Surprise rise in wages and jobs

Click to follow
WAGE LEVELS surged over the summer, according to figures published yesterday that will fuel fears that interest rates must rise sooner rather than later. Average earnings rose to 4.4 per cent for the three months to June, compared with 4.3 per cent in May, and confounding forecasts of a fall to 4.1 per cent.

The unexpected rise was driven by a surge in public-sector pay awards. Earnings growth accelerated to 4.8 per cent from 4.6 per cent.

Private sector earnings were unchanged, although the monthly figure showed June was 5.3 per cent higher than a year ago, compared with 3.9 per cent in May.

The services sector, which includes a significant contribution from the public sector, leapt to 4.6 per cent from 4.3 per cent, while manufacturing was unchanged at 3.4 per cent.
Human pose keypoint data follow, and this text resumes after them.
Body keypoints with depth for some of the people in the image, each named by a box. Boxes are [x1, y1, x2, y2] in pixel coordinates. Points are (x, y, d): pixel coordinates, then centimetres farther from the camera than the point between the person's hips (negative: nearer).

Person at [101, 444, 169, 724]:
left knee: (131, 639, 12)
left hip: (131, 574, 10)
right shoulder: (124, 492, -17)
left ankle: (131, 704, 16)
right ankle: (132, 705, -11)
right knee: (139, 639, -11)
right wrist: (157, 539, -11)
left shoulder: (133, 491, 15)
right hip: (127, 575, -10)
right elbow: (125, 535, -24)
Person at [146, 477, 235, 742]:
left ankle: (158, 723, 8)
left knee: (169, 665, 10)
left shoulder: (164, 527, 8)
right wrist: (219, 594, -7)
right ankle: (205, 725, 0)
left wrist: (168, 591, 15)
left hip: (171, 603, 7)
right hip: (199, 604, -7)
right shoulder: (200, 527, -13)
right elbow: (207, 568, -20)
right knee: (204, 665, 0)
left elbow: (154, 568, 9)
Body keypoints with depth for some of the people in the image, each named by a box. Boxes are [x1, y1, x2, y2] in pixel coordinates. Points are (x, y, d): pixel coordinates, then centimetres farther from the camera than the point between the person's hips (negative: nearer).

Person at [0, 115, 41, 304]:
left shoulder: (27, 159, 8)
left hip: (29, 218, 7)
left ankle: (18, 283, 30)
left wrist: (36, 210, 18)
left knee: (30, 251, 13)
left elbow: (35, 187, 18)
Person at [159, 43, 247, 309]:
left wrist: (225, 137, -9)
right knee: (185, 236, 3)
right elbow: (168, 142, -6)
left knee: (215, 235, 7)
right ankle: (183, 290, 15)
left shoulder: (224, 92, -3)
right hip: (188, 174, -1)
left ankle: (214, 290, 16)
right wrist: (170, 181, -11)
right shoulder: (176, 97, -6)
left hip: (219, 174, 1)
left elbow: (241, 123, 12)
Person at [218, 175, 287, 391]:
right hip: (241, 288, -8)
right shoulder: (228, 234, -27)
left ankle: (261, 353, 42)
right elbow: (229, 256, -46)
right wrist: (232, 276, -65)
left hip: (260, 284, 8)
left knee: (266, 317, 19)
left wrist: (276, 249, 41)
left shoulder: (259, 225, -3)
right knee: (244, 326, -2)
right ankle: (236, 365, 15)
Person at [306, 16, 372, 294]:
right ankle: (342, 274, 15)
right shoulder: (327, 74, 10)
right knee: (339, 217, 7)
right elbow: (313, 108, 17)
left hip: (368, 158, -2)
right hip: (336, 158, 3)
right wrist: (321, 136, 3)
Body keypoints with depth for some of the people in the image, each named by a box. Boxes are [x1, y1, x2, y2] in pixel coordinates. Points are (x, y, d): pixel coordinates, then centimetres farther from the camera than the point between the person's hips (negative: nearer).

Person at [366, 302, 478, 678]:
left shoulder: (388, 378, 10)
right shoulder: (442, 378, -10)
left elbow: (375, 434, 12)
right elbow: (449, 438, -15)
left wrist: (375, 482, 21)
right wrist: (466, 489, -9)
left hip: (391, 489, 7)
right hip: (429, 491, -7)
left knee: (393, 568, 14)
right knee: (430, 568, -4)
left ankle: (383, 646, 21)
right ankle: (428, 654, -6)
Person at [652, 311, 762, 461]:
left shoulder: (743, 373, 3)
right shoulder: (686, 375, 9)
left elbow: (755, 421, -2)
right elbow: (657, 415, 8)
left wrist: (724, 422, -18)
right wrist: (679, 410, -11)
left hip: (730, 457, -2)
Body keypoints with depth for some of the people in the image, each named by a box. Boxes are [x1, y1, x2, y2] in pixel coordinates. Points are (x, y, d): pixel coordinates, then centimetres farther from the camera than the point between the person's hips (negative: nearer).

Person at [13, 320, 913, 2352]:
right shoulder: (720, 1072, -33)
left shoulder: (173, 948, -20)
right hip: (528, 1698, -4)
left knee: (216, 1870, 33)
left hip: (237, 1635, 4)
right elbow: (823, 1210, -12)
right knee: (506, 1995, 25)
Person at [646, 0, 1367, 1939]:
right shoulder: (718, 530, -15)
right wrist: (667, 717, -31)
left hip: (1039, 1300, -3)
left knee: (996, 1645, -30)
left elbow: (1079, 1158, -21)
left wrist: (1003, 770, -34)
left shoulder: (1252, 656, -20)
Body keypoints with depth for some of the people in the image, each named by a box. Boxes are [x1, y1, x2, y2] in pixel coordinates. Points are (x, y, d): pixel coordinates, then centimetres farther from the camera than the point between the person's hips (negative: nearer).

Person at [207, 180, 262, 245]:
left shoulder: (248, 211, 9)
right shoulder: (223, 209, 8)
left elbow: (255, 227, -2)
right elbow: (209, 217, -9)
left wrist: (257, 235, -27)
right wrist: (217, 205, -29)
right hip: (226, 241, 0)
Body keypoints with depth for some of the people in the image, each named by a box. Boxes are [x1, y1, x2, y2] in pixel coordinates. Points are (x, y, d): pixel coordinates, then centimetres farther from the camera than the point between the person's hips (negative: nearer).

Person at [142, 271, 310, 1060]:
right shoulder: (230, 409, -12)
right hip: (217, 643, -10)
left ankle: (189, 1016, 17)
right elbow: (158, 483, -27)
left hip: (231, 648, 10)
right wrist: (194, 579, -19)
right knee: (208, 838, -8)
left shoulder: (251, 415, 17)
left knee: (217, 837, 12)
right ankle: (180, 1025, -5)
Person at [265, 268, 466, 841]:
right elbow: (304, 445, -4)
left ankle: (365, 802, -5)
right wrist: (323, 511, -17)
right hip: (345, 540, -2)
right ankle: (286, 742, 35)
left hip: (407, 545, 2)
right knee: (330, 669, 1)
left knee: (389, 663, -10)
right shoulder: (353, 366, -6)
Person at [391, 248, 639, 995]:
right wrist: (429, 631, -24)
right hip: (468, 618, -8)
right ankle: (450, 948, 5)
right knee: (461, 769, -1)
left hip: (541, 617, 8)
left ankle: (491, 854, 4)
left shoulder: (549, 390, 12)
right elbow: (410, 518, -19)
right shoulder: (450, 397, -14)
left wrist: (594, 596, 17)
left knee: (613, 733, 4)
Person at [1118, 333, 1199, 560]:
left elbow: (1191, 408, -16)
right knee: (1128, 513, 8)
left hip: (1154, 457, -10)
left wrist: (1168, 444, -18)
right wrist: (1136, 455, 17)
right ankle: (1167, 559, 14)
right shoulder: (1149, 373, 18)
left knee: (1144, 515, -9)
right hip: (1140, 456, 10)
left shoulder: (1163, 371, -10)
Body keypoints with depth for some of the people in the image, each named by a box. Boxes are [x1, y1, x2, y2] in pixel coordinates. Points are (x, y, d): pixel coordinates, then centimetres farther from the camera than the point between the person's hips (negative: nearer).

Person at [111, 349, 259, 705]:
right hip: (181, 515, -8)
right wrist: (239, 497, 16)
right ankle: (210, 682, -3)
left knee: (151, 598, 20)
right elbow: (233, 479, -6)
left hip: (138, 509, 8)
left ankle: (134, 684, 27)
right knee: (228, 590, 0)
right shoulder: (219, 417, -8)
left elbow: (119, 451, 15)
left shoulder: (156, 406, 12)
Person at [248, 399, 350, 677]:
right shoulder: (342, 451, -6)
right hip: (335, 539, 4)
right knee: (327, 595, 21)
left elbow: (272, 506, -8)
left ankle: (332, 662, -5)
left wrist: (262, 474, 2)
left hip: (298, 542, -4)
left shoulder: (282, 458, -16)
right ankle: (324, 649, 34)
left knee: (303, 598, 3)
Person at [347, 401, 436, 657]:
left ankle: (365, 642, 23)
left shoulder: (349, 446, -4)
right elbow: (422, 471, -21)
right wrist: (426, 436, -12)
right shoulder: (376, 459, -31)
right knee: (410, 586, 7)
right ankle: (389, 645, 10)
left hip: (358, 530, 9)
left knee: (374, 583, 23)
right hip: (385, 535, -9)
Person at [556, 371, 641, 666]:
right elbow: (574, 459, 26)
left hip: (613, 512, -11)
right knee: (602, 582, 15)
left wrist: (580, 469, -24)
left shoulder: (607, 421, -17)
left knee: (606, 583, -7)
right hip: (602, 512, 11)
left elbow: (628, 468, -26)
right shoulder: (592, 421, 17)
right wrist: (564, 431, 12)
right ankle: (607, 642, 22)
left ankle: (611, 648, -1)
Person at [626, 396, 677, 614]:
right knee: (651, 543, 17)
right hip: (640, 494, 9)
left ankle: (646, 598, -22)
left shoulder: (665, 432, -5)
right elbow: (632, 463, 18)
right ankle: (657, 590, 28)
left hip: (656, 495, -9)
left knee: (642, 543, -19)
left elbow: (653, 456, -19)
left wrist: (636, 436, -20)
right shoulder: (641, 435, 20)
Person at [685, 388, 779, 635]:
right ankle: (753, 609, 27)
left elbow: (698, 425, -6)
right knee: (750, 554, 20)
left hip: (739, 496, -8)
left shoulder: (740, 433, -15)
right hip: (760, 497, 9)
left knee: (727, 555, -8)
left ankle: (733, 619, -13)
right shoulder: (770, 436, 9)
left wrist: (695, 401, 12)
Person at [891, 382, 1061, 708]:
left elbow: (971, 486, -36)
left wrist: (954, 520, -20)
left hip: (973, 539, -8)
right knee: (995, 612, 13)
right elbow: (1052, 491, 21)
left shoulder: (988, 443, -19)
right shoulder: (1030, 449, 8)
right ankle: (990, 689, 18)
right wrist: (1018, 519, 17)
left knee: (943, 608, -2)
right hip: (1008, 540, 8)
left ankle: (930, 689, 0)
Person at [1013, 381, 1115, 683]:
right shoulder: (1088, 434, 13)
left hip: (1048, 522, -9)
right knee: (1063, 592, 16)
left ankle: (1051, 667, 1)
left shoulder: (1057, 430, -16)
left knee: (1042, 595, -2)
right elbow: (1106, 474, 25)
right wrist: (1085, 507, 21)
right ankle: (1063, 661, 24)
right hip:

The Office for National Statistics said the rise was driven by large bonuses in the telecoms, real estate, financial and retail sectors, and delayed public sector deals for the NHS and teachers.

The number of benefits claimants fell by 32,900 in July compared with June, to its lowest level since May 1980. The preferred International Labour Organisation measure, which includes those ineligible for benefits, fell to its lowest level since records began in 1984.

The wages data, which came just an hour before the Bank of England said it would monitor all data for signs of inflationary pressure, raised expectations of a hike in rates. "With unemployment also continuing to fall, these data will be grist to the mill of the Monetary Policy Committee's inflation hawks," said Richard Iley, of ABN Amro.

Jonathan Loynes, of HSBC, said that there was a "good chance" private- sector pay awards would ease off as pay deals started to track the current low inflation levels of 1.3 per cent.

In yesterday's key Inflation Report, the Bank said there was considerable uncertainty over the extent to which structural reforms of the labour market, such as cuts in trade union power, had lowered the rate of unemployment that would trigger inflationary pressures. "All members say there has been significant change in labour market behaviour over a number of years but not all agree on its quantitative implications for future earnings growth," it said.

John O'Sullivan, of Greenwich NatWest, said the data would "add to, rather than resolve" the MPC's uncertainties

Ryan Shea at First Chicago said: "Given the way the MPC works, they will have to start to tighten rates in six months."